Discount Dan

Discount Dan

Good read, tiny quibbles.

System-apocalypse LitRPG set in the Backrooms. Starts close to DCC but finds its own feet by the second half of book one.

Blurb

All Dan wants is to find a way home. He’d settle for a beer, a bite to eat, and a place to sleep off his hangover. But in an endless, ever-changing dungeon cobbled together from twisted carnivals, abandoned shopping malls, janky laundromats, and condemned insane asylums, getting a bit of shut-eye is harder than it sounds.

Dan has accidentally “Noclipped” into the Backrooms — a bizarro, extra-dimensional Alice-in-Wonderland world overrun with horrific nightmare creatures known as the Dwellers. No one ever gets out. Hell, forget about leaving: if Dan wants to survive the week, he’s going to need to harness the strange game-like magic of the Backrooms, make some very sketchy allies, and carve out a little safe haven to call his own. And he’s going to need to do it fast, because Dan is being hunted. The Flayed Monarch of the 999th floor has marked him for death, and no one walks away from the Skinless Court with their hide intact.

Thoughts

I saw this on Reddit the day it launched, but put it off cos it seemed like a story just cashing in on Dungeon Crawler Carl’s meteoric rise. And yes, obviously this is true, and for the first half of book one the similarities are hard to ignore. The AI system makes snarky announcements full of profanity. Dan has a weird animal companion (Croc), a mimic that speaks and defaults to the form of a small blue dog. And Dan’s first few levels in the Backrooms are focused upon a frantic need to survive.

But fear not!

But somewhere around the midpoint of book one it starts to diverge via an infusion of Jake’s Magical Market goodness (the emporium referenced in the title). But the market stays instead of disappearing, I promise, though I do wish there was a slightly stronger kingdom building element of it given the sheer amount of potential the emblem has (gimmick which allows Dan to steal area from the backrooms), but a more deliberate treatment of Dan’s area is reduced given the timeline he’s on.

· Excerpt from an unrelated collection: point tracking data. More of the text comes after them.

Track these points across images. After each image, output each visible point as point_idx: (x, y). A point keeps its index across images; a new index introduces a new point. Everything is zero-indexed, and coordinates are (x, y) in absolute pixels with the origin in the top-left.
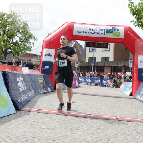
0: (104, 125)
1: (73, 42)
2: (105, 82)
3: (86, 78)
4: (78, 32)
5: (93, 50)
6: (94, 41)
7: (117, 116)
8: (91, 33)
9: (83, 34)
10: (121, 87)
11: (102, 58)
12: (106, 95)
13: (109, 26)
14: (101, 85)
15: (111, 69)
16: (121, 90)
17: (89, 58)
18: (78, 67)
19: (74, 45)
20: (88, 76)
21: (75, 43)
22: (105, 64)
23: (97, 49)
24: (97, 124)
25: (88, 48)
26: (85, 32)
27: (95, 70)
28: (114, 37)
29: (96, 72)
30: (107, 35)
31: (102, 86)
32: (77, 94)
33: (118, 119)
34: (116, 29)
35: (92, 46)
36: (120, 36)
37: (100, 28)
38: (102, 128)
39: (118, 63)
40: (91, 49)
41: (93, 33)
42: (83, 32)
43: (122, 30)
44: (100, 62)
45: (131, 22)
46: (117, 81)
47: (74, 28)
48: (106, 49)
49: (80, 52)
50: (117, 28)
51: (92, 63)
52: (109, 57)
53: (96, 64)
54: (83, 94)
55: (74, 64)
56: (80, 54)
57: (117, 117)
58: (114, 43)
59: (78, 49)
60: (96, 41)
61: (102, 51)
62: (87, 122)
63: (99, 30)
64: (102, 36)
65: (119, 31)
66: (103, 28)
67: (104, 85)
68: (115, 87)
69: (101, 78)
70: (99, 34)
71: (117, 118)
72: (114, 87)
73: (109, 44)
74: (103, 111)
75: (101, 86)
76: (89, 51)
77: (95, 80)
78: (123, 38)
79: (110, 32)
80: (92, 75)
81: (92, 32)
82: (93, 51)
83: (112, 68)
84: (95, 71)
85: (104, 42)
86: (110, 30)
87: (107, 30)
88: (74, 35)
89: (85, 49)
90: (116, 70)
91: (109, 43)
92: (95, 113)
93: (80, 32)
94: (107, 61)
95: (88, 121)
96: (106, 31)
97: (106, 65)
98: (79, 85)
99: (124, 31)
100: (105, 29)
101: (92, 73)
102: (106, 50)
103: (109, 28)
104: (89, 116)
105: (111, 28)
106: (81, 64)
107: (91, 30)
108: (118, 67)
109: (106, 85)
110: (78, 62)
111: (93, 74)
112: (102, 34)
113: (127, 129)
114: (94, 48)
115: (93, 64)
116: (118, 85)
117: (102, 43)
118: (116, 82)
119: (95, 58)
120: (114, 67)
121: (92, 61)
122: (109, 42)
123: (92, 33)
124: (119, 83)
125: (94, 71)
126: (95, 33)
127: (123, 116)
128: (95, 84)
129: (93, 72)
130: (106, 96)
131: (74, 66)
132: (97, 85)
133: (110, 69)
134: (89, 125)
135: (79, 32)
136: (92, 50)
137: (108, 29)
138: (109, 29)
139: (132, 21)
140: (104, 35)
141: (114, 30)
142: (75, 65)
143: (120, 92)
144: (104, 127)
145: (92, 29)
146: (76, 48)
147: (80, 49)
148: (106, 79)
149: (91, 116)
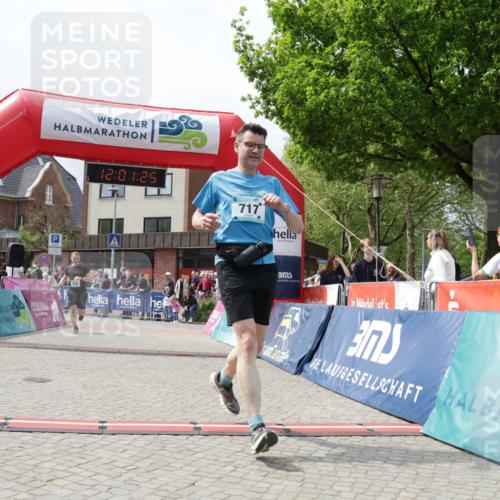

Anyway, the usual gimmick of each level being completely different from the others is present here (as you’d want from a dungeons crawler / tower climber). The Backrooms levels mostly have urban feels to start with (parking lots, suburbia, a mall, a hotel, sewers), before the lower floors start to do fun things (like have trees).

Characters feel drawn from clear archetypes early on, but they do accumulate texture across subsequent books. The system and skill design is solid, and the skill combinations and upgrades are fun both to read and then see executed in inventive battles soon after. The usual LitRPG problem of stats that feel decorative rather than consequential does creep in, which is almost a genre-wide plague at this point, so it’s hard to hold it too hard against this one specifically. The bigger frustration is the plot’s handling of the nature of the structure Dan is trapped in, which remains genuinely murky for a long stretch. Whether that’s deliberate mystery or, you know, I’m just dumb is unclear. I do read faster and late at night, so who knows.

Croc is the highlight. A speaking, shape-shifting mimic who defaults to the form of a cheerful blue dog is a great companion concept. I can’t believe I’m saying this, but the mimics obsession with Twilight is hilarious.